- [WHAT IS BEING ASKED] Could you copy every entry exactly, dropping the pictures?

Items from a data source
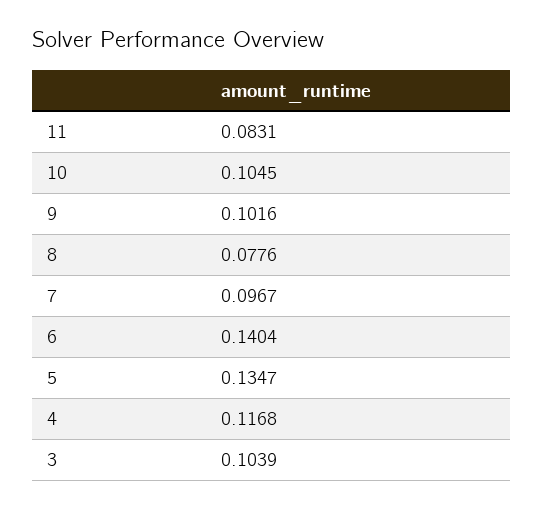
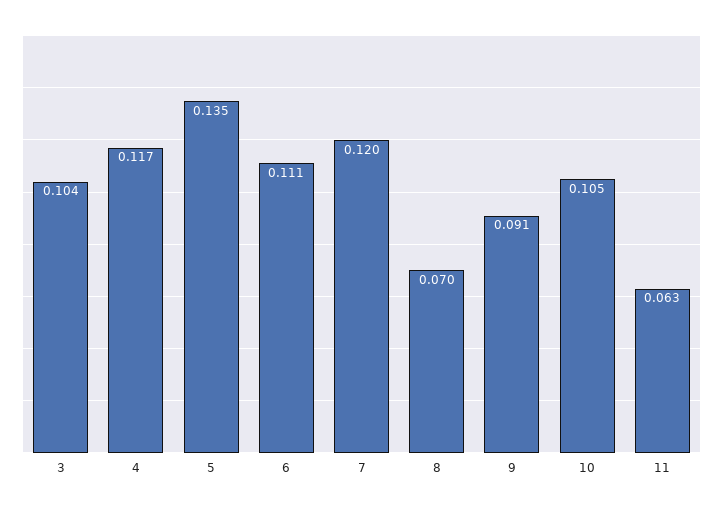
  {
-   "11": 0.0831,
+   "11": 0.063,
    "10": 0.1045,
-   "9": 0.1016,
+   "9": 0.091,
-   "8": 0.0776,
+   "8": 0.07,
-   "7": 0.0967,
+   "7": 0.12,
-   "6": 0.1404,
+   "6": 0.111,
    "5": 0.1347,
    "4": 0.1168,
    "3": 0.1039
  }

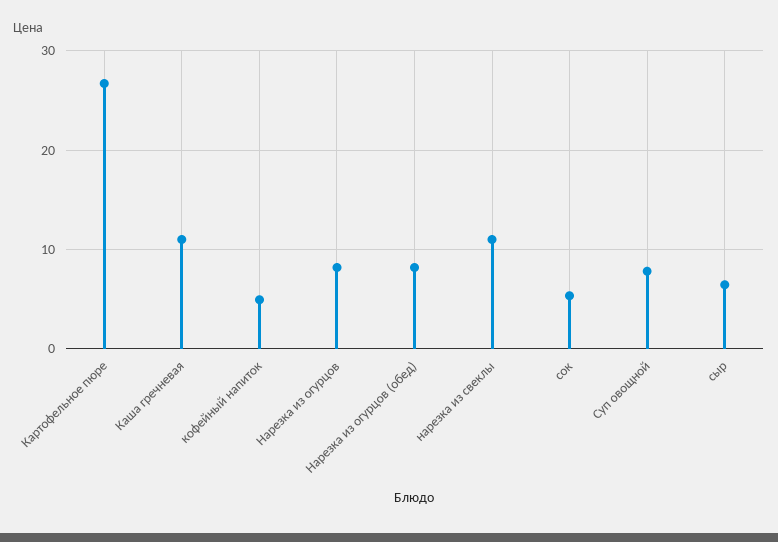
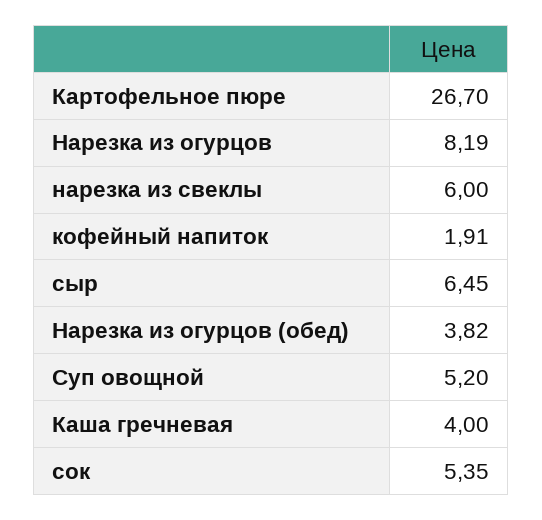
  {
    "Картофельное пюре": 26.7,
-   "Каша гречневая": 11,
+   "Каша гречневая": 4,
-   "кофейный напиток": 5,
+   "кофейный напиток": 1.91,
    "Нарезка из огурцов": 8.19,
-   "Нарезка из огурцов (обед)": 8,
+   "Нарезка из огурцов (обед)": 3.82,
-   "нарезка из свеклы": 11,
+   "нарезка из свеклы": 6,
    "сок": 5.35,
-   "Суп овощной": 8,
+   "Суп овощной": 5.2,
    "сыр": 6.45
  }

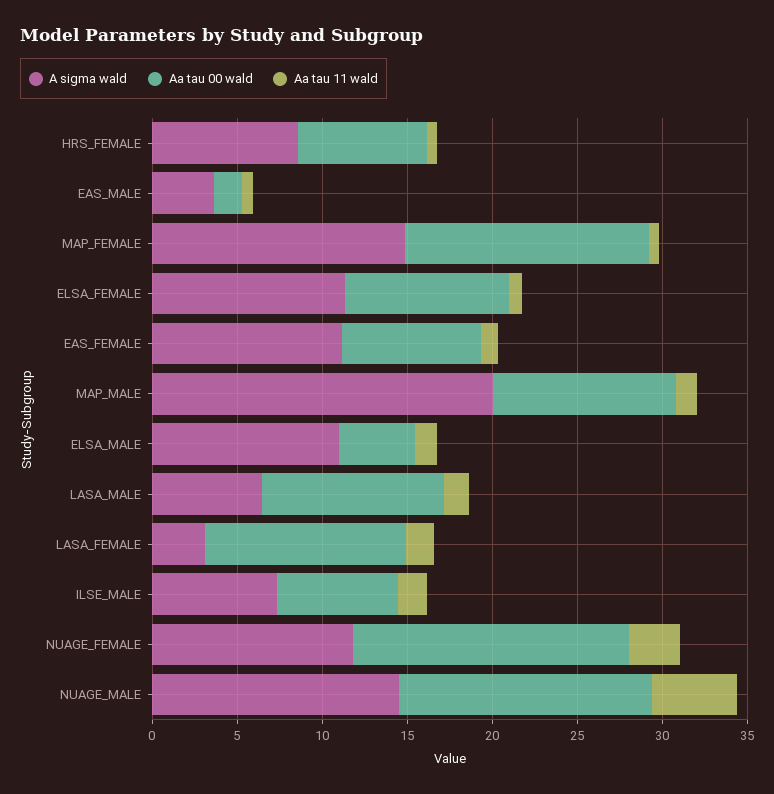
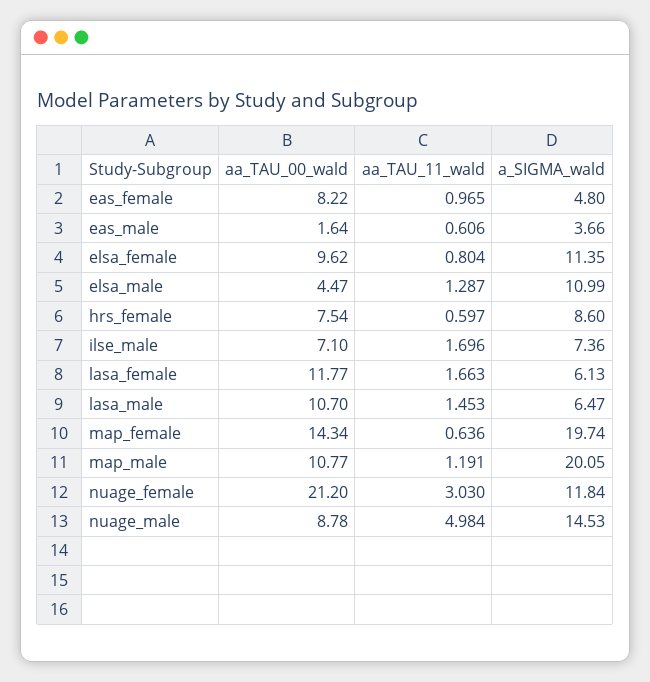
  {
    "A sigma wald": {
      "HRS_FEMALE": 8.6,
      "EAS_MALE": 3.66,
-     "MAP_FEMALE": 15,
+     "MAP_FEMALE": 19.74,
      "ELSA_FEMALE": 11.35,
-     "EAS_FEMALE": 11,
+     "EAS_FEMALE": 4.8,
      "MAP_MALE": 20.05,
      "ELSA_MALE": 10.99,
      "LASA_MALE": 6.47,
-     "LASA_FEMALE": 3,
+     "LASA_FEMALE": 6.13,
      "ILSE_MALE": 7.36,
      "NUAGE_FEMALE": 11.84,
      "NUAGE_MALE": 14.53
    },
    "Aa tau 00 wald": {
      "HRS_FEMALE": 7.54,
      "EAS_MALE": 1.64,
      "MAP_FEMALE": 14.34,
      "ELSA_FEMALE": 9.62,
      "EAS_FEMALE": 8.22,
      "MAP_MALE": 10.77,
      "ELSA_MALE": 4.47,
      "LASA_MALE": 10.7,
      "LASA_FEMALE": 11.77,
      "ILSE_MALE": 7.1,
-     "NUAGE_FEMALE": 16,
+     "NUAGE_FEMALE": 21.2,
-     "NUAGE_MALE": 15
+     "NUAGE_MALE": 8.78
    },
    "Aa tau 11 wald": {
      "HRS_FEMALE": 0.597,
      "EAS_MALE": 0.606,
      "MAP_FEMALE": 0.636,
      "ELSA_FEMALE": 0.804,
      "EAS_FEMALE": 0.965,
      "MAP_MALE": 1.191,
      "ELSA_MALE": 1.287,
      "LASA_MALE": 1.453,
      "LASA_FEMALE": 1.663,
      "ILSE_MALE": 1.696,
      "NUAGE_FEMALE": 3.03,
      "NUAGE_MALE": 4.984
    }
  }

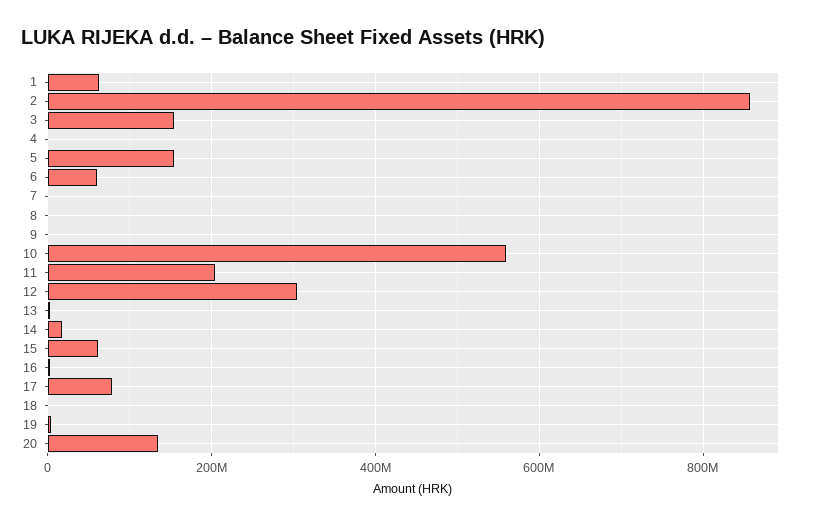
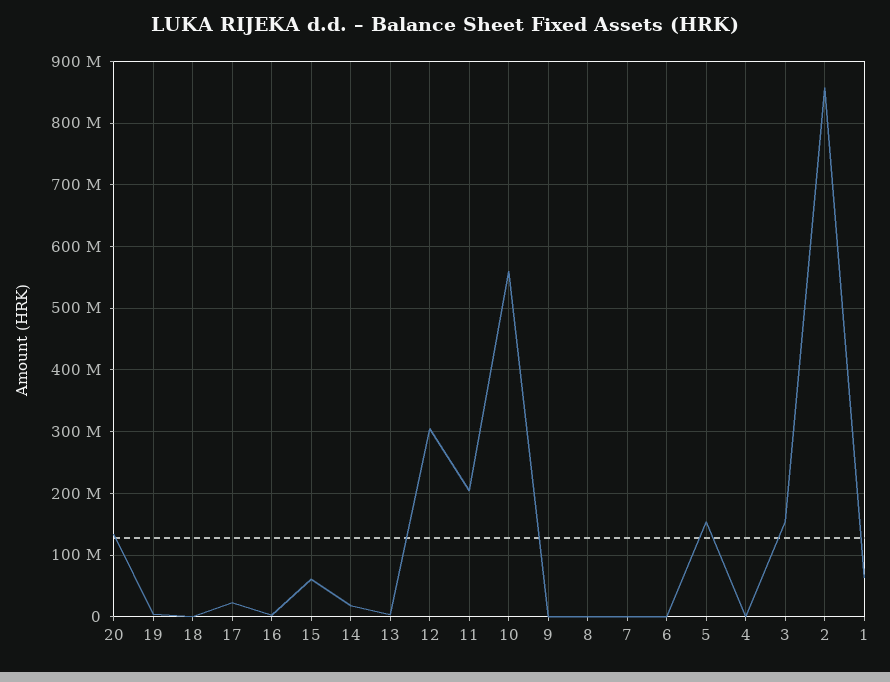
  {
    "1": 60000000,
    "2": 860000000,
    "3": 150000000,
    "4": 0,
    "5": 150000000,
-   "6": 60000000,
+   "6": 0,
    "7": 0,
    "8": 0,
    "9": 0,
    "10": 560000000,
    "11": 200000000,
    "12": 300000000,
    "13": 0,
    "14": 20000000,
    "15": 60000000,
    "16": 0,
-   "17": 80000000,
+   "17": 20000000,
    "18": 0,
    "19": 0,
    "20": 130000000
  }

- [TASK OUTPUT]
  {
-   "11": 0.0831,
+   "11": 0.063,
    "10": 0.1045,
-   "9": 0.1016,
+   "9": 0.091,
-   "8": 0.0776,
+   "8": 0.07,
-   "7": 0.0967,
+   "7": 0.12,
-   "6": 0.1404,
+   "6": 0.111,
    "5": 0.1347,
    "4": 0.1168,
    "3": 0.1039
  }

  {
    "Картофельное пюре": 26.7,
-   "Каша гречневая": 11,
+   "Каша гречневая": 4,
-   "кофейный напиток": 5,
+   "кофейный напиток": 1.91,
    "Нарезка из огурцов": 8.19,
-   "Нарезка из огурцов (обед)": 8,
+   "Нарезка из огурцов (обед)": 3.82,
-   "нарезка из свеклы": 11,
+   "нарезка из свеклы": 6,
    "сок": 5.35,
-   "Суп овощной": 8,
+   "Суп овощной": 5.2,
    "сыр": 6.45
  }

  {
    "A sigma wald": {
      "HRS_FEMALE": 8.6,
      "EAS_MALE": 3.66,
-     "MAP_FEMALE": 15,
+     "MAP_FEMALE": 19.74,
      "ELSA_FEMALE": 11.35,
-     "EAS_FEMALE": 11,
+     "EAS_FEMALE": 4.8,
      "MAP_MALE": 20.05,
      "ELSA_MALE": 10.99,
      "LASA_MALE": 6.47,
-     "LASA_FEMALE": 3,
+     "LASA_FEMALE": 6.13,
      "ILSE_MALE": 7.36,
      "NUAGE_FEMALE": 11.84,
      "NUAGE_MALE": 14.53
    },
    "Aa tau 00 wald": {
      "HRS_FEMALE": 7.54,
      "EAS_MALE": 1.64,
      "MAP_FEMALE": 14.34,
      "ELSA_FEMALE": 9.62,
      "EAS_FEMALE": 8.22,
      "MAP_MALE": 10.77,
      "ELSA_MALE": 4.47,
      "LASA_MALE": 10.7,
      "LASA_FEMALE": 11.77,
      "ILSE_MALE": 7.1,
-     "NUAGE_FEMALE": 16,
+     "NUAGE_FEMALE": 21.2,
-     "NUAGE_MALE": 15
+     "NUAGE_MALE": 8.78
    },
    "Aa tau 11 wald": {
      "HRS_FEMALE": 0.597,
      "EAS_MALE": 0.606,
      "MAP_FEMALE": 0.636,
      "ELSA_FEMALE": 0.804,
      "EAS_FEMALE": 0.965,
      "MAP_MALE": 1.191,
      "ELSA_MALE": 1.287,
      "LASA_MALE": 1.453,
      "LASA_FEMALE": 1.663,
      "ILSE_MALE": 1.696,
      "NUAGE_FEMALE": 3.03,
      "NUAGE_MALE": 4.984
    }
  }

  {
    "1": 60000000,
    "2": 860000000,
    "3": 150000000,
    "4": 0,
    "5": 150000000,
-   "6": 60000000,
+   "6": 0,
    "7": 0,
    "8": 0,
    "9": 0,
    "10": 560000000,
    "11": 200000000,
    "12": 300000000,
    "13": 0,
    "14": 20000000,
    "15": 60000000,
    "16": 0,
-   "17": 80000000,
+   "17": 20000000,
    "18": 0,
    "19": 0,
    "20": 130000000
  }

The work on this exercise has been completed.